When to scan what?

Picking up from my last post, a question I regularly get after showing these tools is:

Should I apply all of these (tools and practices) to CI builds and canary releases?

The answer is clearly not. If you start running code quality checks, SASTs, DASTs, OSS compliance checks SVTs, etc. as part of a CI process these will become ridicously long and the value you think you are providing will go down the drain, lost in the sea of people screaming because your CI build now takes four hours up from the two minutes it used to.

Everything clearly has a place and a time.

There are no-brainers like OSS compliance scans for example - these should happen at every CI build. Doing it so early prevents the risk of adding an old/insecure/non-compliant library and causing issues down the line. Also, the overhead on the build process is minimal - we are talking a couple of minutes tops (from what I’ve seen).

Secrets detection is another one: you cannot afford to leak a password, access key or whatever other secret these days. It doesn’t need more time spent on it.

Other things like code quality scans are more nuanced. My approach to these is to have different rulesets for different type of builds. A CI build to develop will have a different (looser) ruleset compared to a full master release. And it makes sense - if you want to merge a large development from develop to master for the first time chances are you focused on certain areas of the enhancement, which while being absolutely good and welcome it might cause issues within master. Different rulesets ensure you don’t get bogged down in making it green from the beginning, but you can spend time on these refinements closer to the moment you actually need to merge it.

Infrastructure deserves its own chapter. Security Validation of IaC resources should always be a continuous process, because it is subject to continuous movement. Take IaaS for example. OS patches are enough movement to demand for a continuous process, without mentioning infrastructure vulnerabilities (even at network level). DevOps is simply the entrypoint for this practice - it is imperative to make it an organisational approach.

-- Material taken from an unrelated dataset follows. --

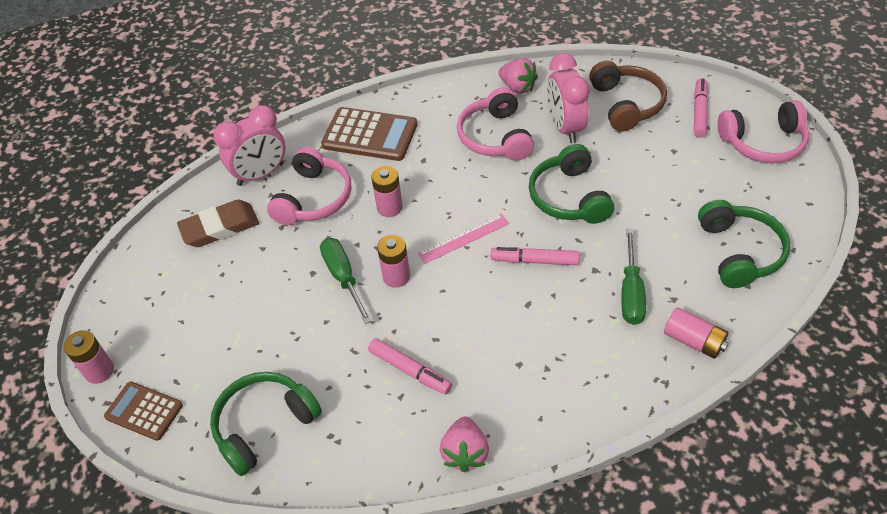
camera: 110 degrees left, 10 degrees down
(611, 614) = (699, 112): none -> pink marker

If you run Security Validation Tests regularly on your infrastructure, you will find out things that are usually brought up only on demand:

Doing so will not only save you a massive headache, but it will ensure you are going to proactively act on these areas rather than fixing things in a rush as a reactive effort. And this saves money in the longer run. Different security rules and analysis (again) at every step of the way - IaC analysis at build and release time, but then continuous assurance at structural level, as a separate process from the development workstream.

It is also connected to Security scans - both static and dynamic.

A SAST (Static Analysis Security Test) is expensive to run - it can take hours to complete a run. A DAST (Dynamic Analysis Security Test) alone might not be enough. Having a structured chain of checks and balances, with different tools, rules and layers along the way from the IDE down to the Production environment is going to make all the difference in the world when it comes to DevOps.

SASTs should be performed in parallel to all the other testing activities. DASTs can be run as part of the performance and reliability testing.

This mix ensures a good level of agility for delivery (you still need to deliver your value as per DevOps definition!) while balancing it with a strong, 360 degree approach that ensures no stone is - hopefully - left unturned during the journey.